After 1.14, the layout is:

root@master-0:/var/log/pods# tree .
|-- kube-system_kube-apiserver-kind-control-plane_bd1c21fe1f0ef615e0b5e41299f1be61
|   `-- kube-apiserver
|       `-- 0.log
|-- kube-system_kube-proxy-gcrfq_f07260b8-6055-4c19-9491-4a825579528f
|   `-- kube-proxy
|       `-- 0.log
|-- loggie_loggie-csd4g_f1cc32e9-1002-4e64-bd58-fc6094394e06
|    `-- loggie
|        `-- 0.log

Deploy a DaemonSet that mounts /var/log/pods and configures the agent to watch /var/log/pod.log (or similar glob patterns) to collect all container stdout logs.

Tip: This simple approach works for basic scenarios but cannot inject additional metadata or handle per‑service customizations.

DaemonSet + Log Files

If applications write logs to files, the agent must access those files on the node. Common volume types:

emptyDir : lifecycle tied to the pod; logs disappear when the pod is deleted. Path example:

/var/lib/kubelet/pods/${pod.UID}/volumes/kubernetes.io~empty-dir/${volumeName}

.

hostPath : persists on the node independent of pod lifecycle; requires careful path management and may cause disk bloat.

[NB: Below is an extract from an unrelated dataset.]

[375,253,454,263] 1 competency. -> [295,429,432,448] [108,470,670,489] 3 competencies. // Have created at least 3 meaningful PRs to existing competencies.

PersistentVolume (PV) : supports ReadWriteOnce, ReadOnlyMany, ReadWriteMany; suitable for stateful workloads but adds operational complexity and potential isolation issues.

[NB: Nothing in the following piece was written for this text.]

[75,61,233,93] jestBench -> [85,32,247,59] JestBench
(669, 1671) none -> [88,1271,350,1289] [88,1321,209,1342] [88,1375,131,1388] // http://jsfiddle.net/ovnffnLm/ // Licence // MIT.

Agents must mount the same host paths as the application pods to read the log files. Using subPathExpr (enabled by default from Kubernetes 1.15) helps isolate logs per pod when using hostPath.

Overall, simple DaemonSet‑based collection works for straightforward use cases, but more advanced requirements (metadata injection, selective processing, high‑volume pods) often necessitate sidecar agents or specialized log collectors like Filebeat or Fluentd.